Rob Mitchum

The time for introductions is over at Data Science for Social Good. Joined at the start of the week by a smattering of late-arriving fellows, the project teams are now at full strength, and they spent the week narrowing down the specific goals for their work this summer. By the end of the week, project plans were due to sketch out the schedule and the goals for the nine weeks remaining, and teams continued interrogating the data and asking increasingly probing questions of their partners. Daniel X. O’Neil from Smart Chicago Collaborative dropped by as our Friday Speaker with a necessary reminder about the humans behind the data, encouraging fellows to bolster their research with old-fashioned fieldwork and talking to people.
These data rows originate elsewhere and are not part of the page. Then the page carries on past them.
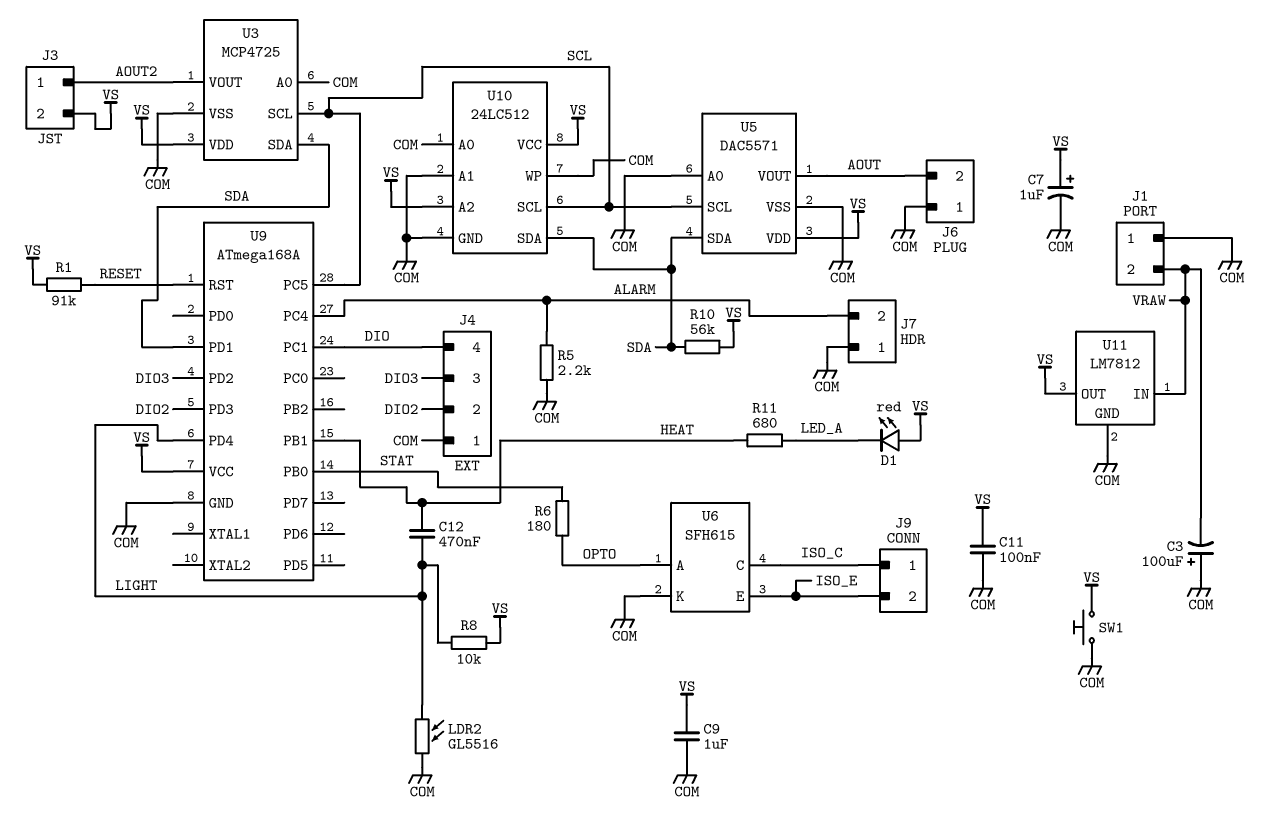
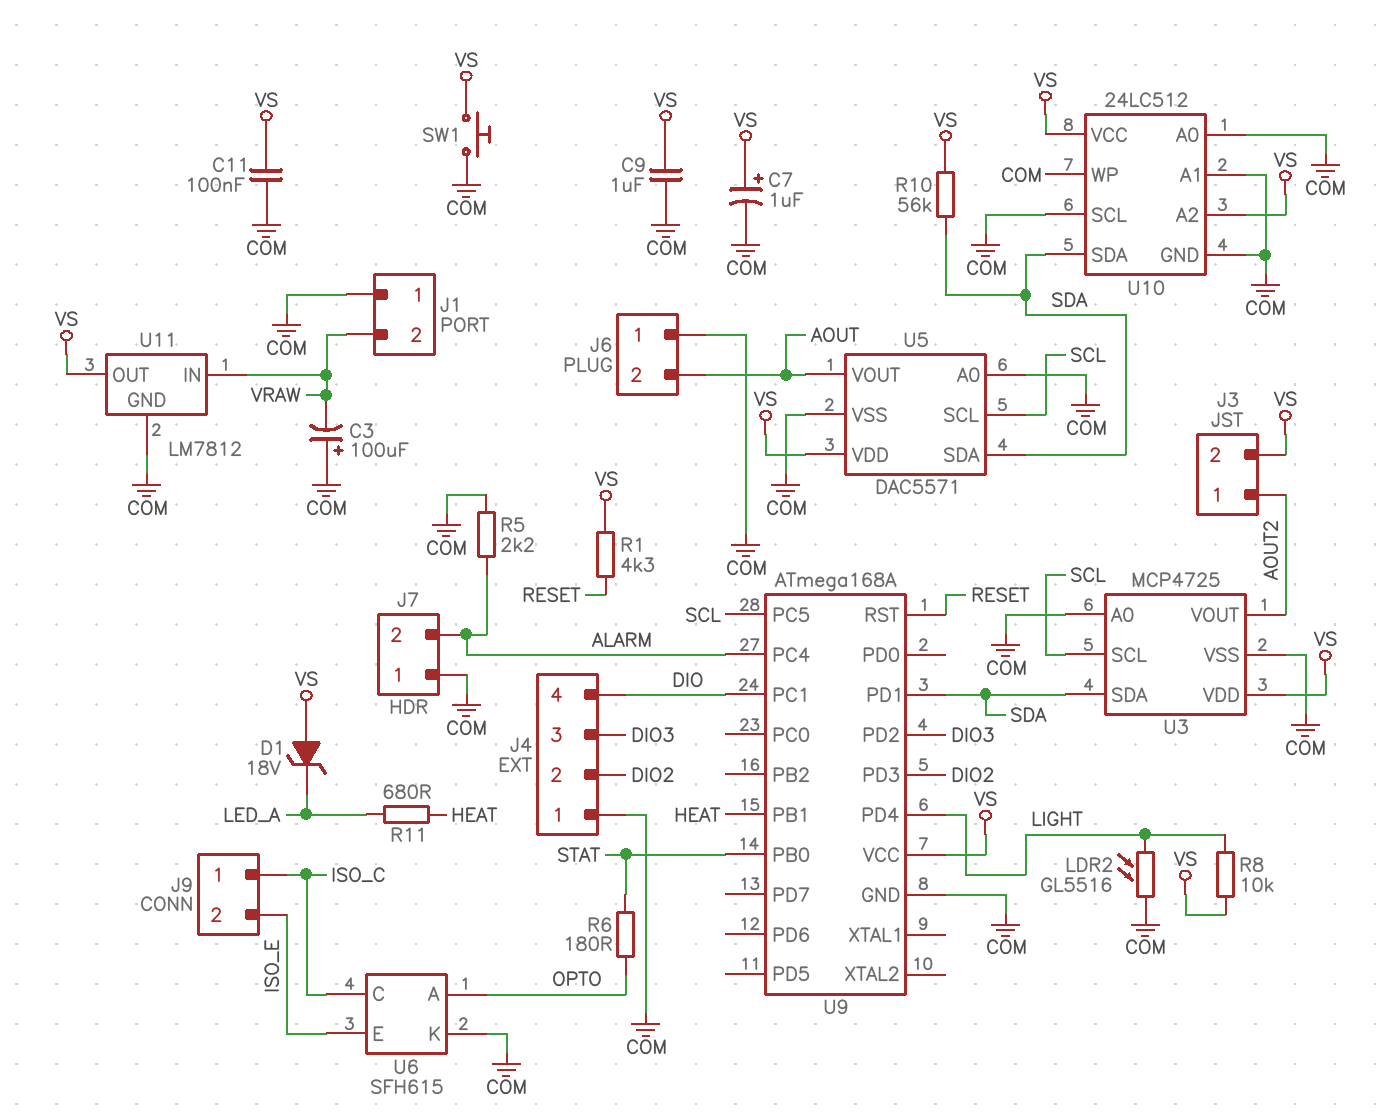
C12: 470nF (HEAT, LIGHT) -> none
D1: LED red (A VS, K LED_A) -> zener 18V (A VS, K LED_A)
R1: 91k (RESET, VS) -> 4.3k (RESET, VS)
U10 pin SCL: SCL -> COM

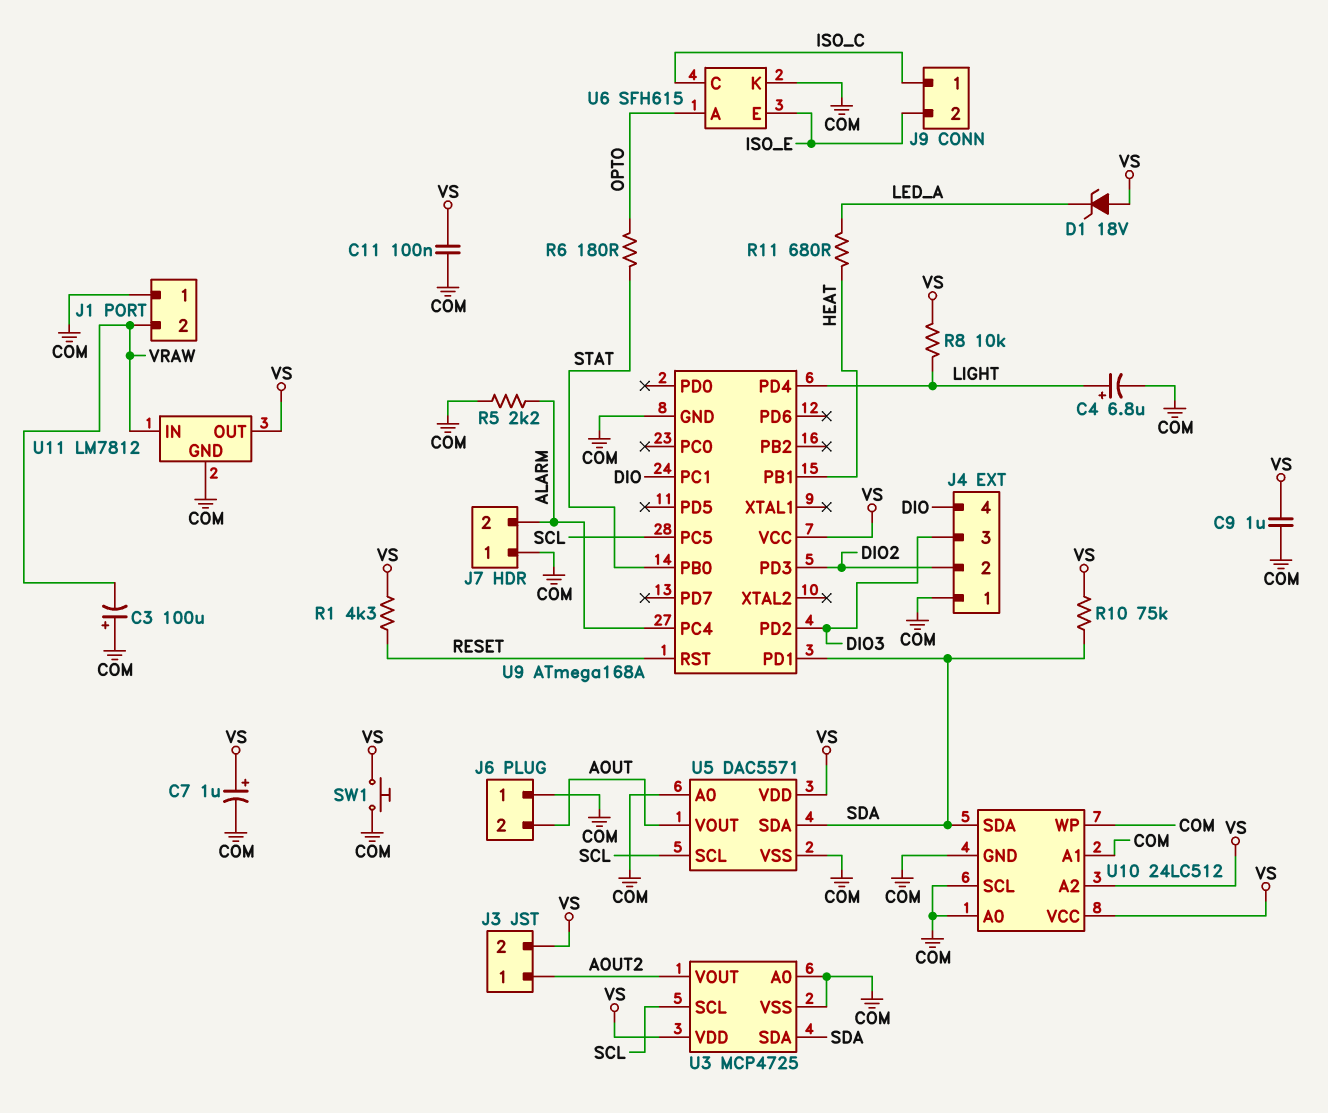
C4: none -> 6.8uF (plus LIGHT, minus COM)
LDR2: GL5516 (COM, LIGHT) -> none
R10: 56k (SDA, VS) -> 75k (SDA, VS)

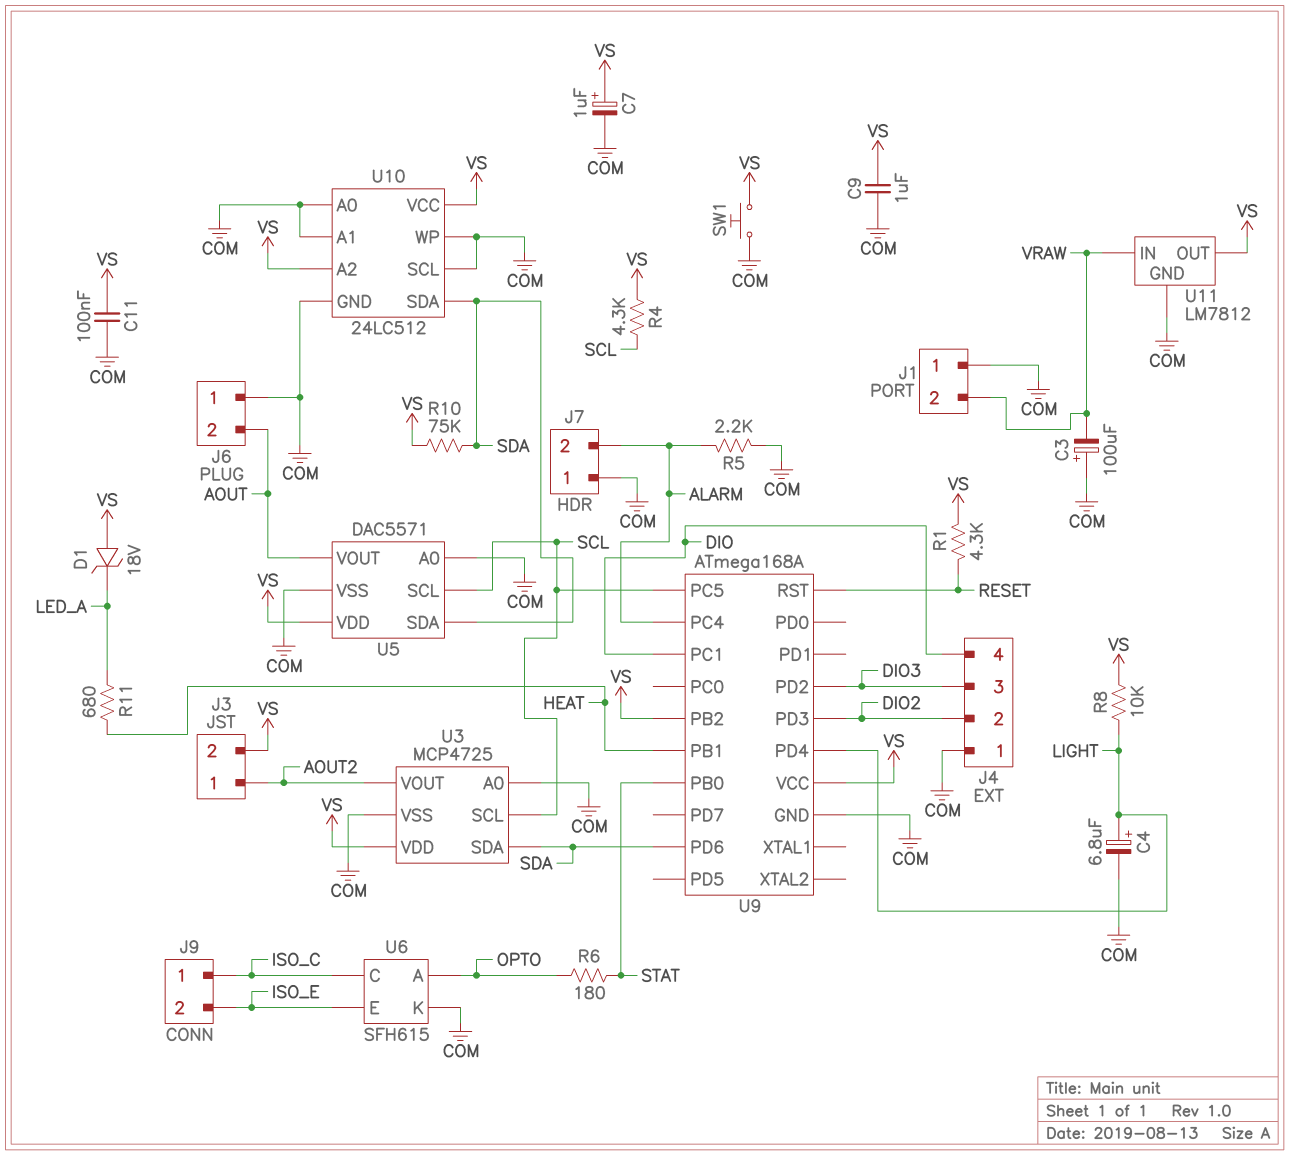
R4: none -> 4.3k (SCL, VS)
U9 pin PB2: none -> VS
U9 pin PD1: SDA -> none
U9 pin PD6: none -> SDA

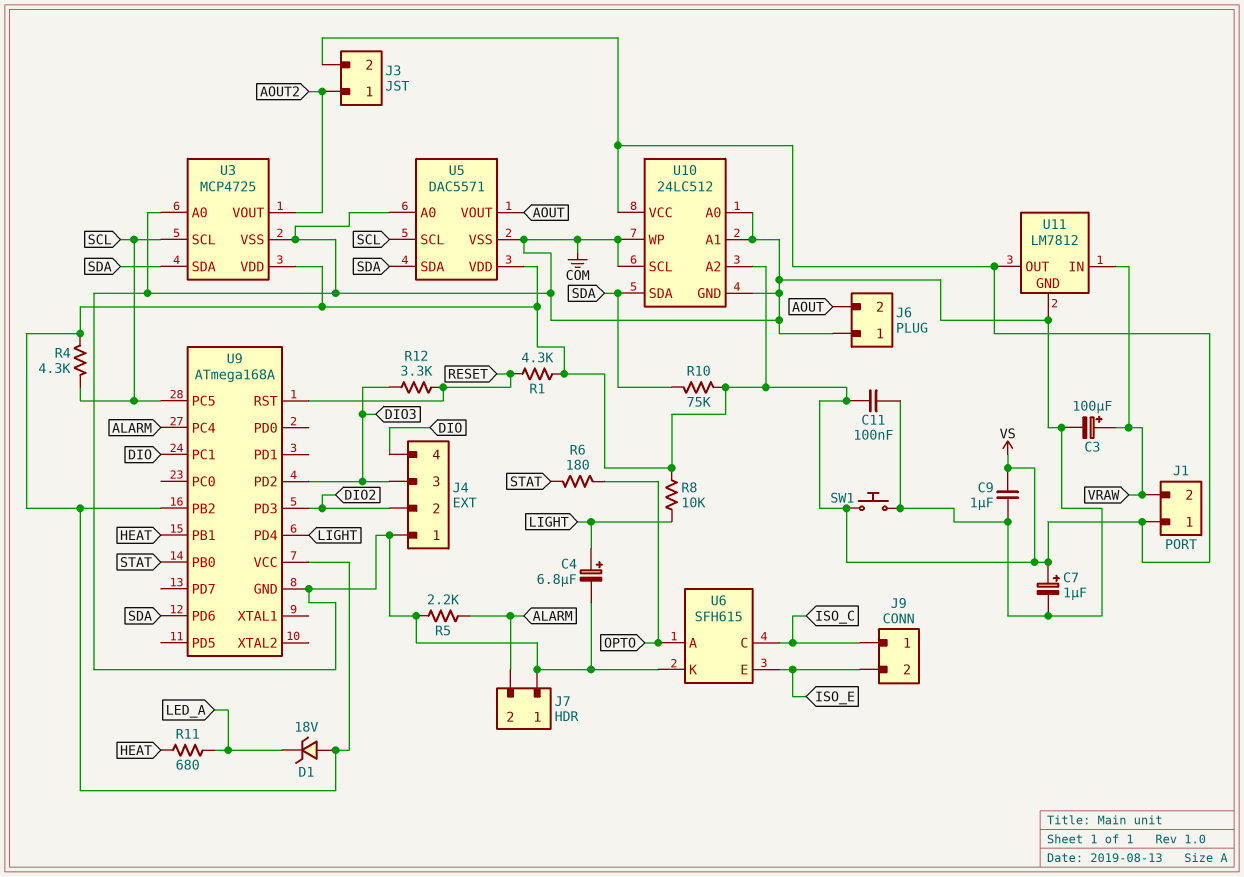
C3: 100uF (plus COM, minus VRAW) -> 100uF (plus VRAW, minus COM)
J1 pin 1: COM -> VS
R12: none -> 3.3k (DIO3, RESET)

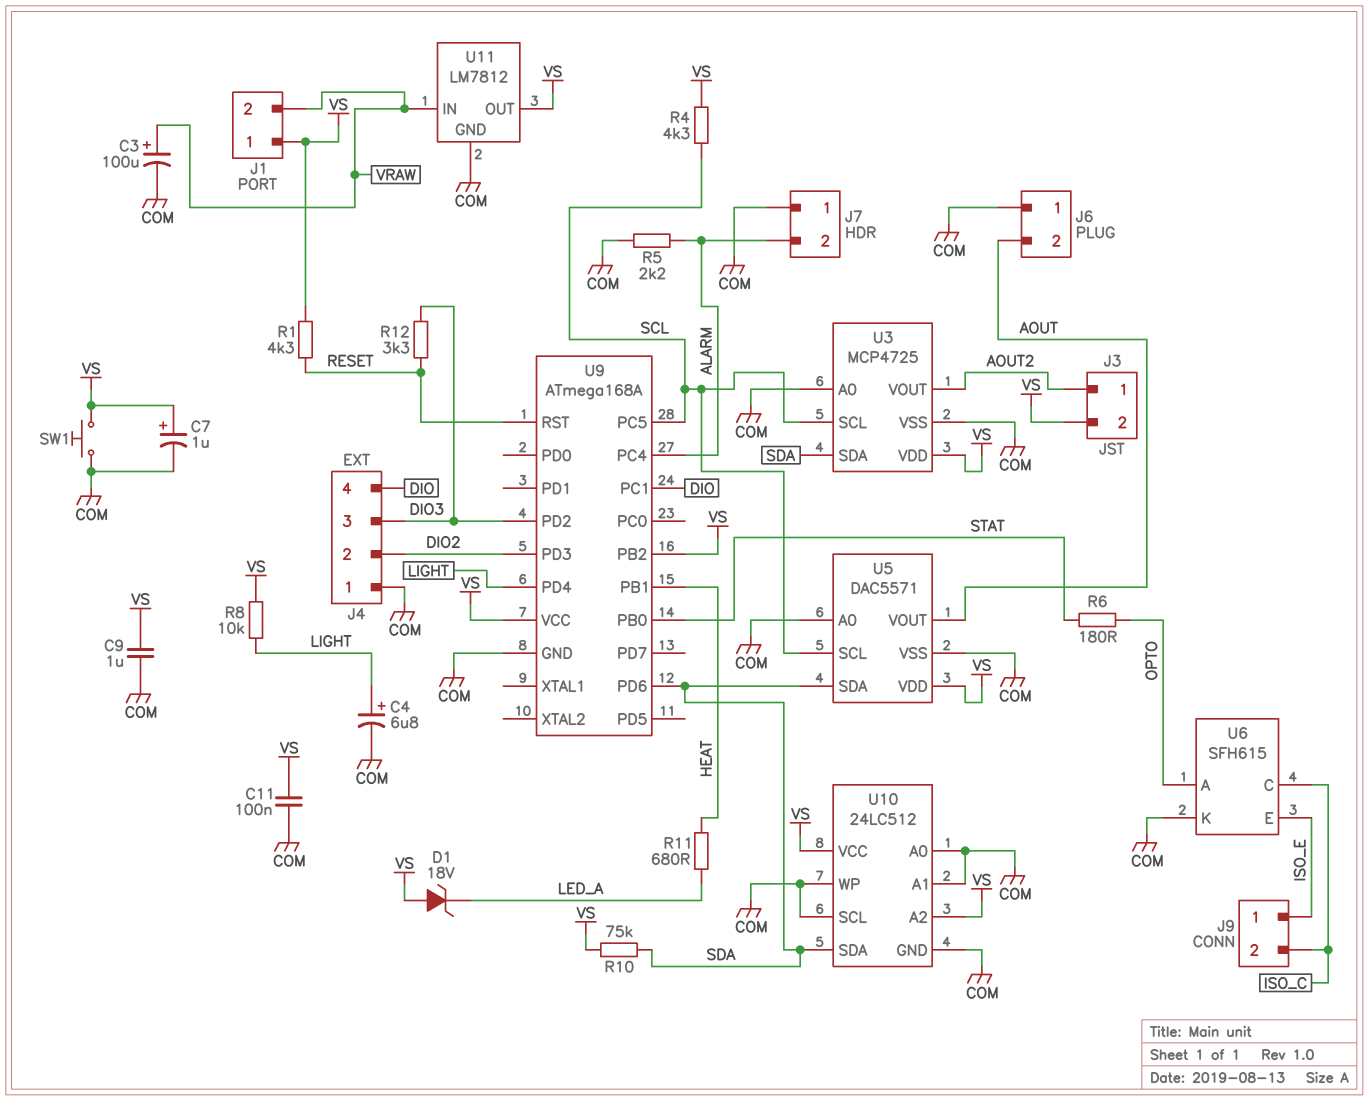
J9 pin 1: ISO_C -> ISO_E
J9 pin 2: ISO_E -> ISO_C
Oh, and we finally have our ping-pong table.


Before the weekend starts, we’re pleased to announce the specifics of our work with three more exciting project partners

City of Memphis – Targeted Urban Investments to Improve Future Economic Outcomes


Cities must work within a limited budget, balancing revenues (taxes and fees) with the ability to deliver services and maintain infrastructure. Since 1970, the population of Memphis, Tennessee has increased by four percent while the geographical area has increased by 55 percent. The city would like to use data to make better policy and investment decisions around economic development and more productive delivery of services.

With data on city revenue and spending, we will help the City of Memphis develop a new system for informing policy and investment decisions. Our goal is to help the city map the productivity of its tax base and the related costs to deliver services. This will assist the city in understanding the return on past and future investments and in identifying more productive approaches to delivering services. If successful, the system could be implemented in cities across the United States and around the world to help governments get the most value out of their budget and find the best approaches for revitalizing blighted areas.

Mentor: Tom Plagge

Fellows: Alejandra Caro, Matt Conway, Ben Green, Robert Manduca

Health Leads – Improving Social Services Interactions


Medicine by itself cannot always provide us with health. If a sick child lives in a mold-infested house, asthma medication will only do so much. Medical issues are caused, prolonged, or exacerbated by lack of access to basic human needs such as food, transportation, or social services.

Health Leads envisions a healthcare system in which all patients’ basic resource needs are addressed as a standard part of quality care. In the clinics where they operate, physicians and other providers can prescribe food, heat, and other basic resources their patients need to be healthy, alongside prescriptions for medication. Health Leads advocates then help families navigate the complex social services landscape and provide ongoing support with frequent follow-up calls, text messages, emails, and research.

However, maintaining relationships with patients who live in an unstable environment presents a unique challenge for Health Leads. This summer, we will help them improve sustained engagement, determining why some clients are actively engaged, why others disengage, and what effective strategies Health Leads can pursue. Using the organization’s client engagement data, service provider data, and patient demographics, the DSSG team will find effective ways to reduce the dropout rate and increase responsiveness, exploring different methods of communication. By discovering strategies to improve patient responsiveness, the project will help Health Leads advocates strengthen their relationship with clients and ensure that the most needed resources are effectively delivered.

Mentor: Young-Jin Kim

Fellows: Chris Bopp, Cindy Chen, Isaac McCreery, Carl Shan

Chicago Alliance to End Homelessness – Effectiveness of Intervention Strategies on the Homeless


As many as 750,000 adults and children are homeless in the United States, and thousands spend any given night without a safe place to sleep in Chicago alone. To combat these grim statistics, Chicago created Plan 2.0 – A Home for Everyone, a progressive seven-year action plan that serves as the blueprint toward the vision of a city in which everyone has a home. The Chicago Alliance to End Homelessness manages the implementation of this plan in partnership with Chicago’s Department of Family and Support Services, and serves as the backbone organization for Chicago’s homeless services system, bringing together the essential components for creating housing solutions in Chicago.

DSSG Fellows will investigate the housing interventions prescribed by Plan 2.0, with special attention given to emergency shelter, transitional housing, and permanent housing interventions. The team will examine the effectiveness of these strategies for different demographic and geographic targets, supporting the goal of ensuring that all individuals and families in Chicago have access to safe, quality affordable housing, as well as the resources and support needed to ensure housing stability.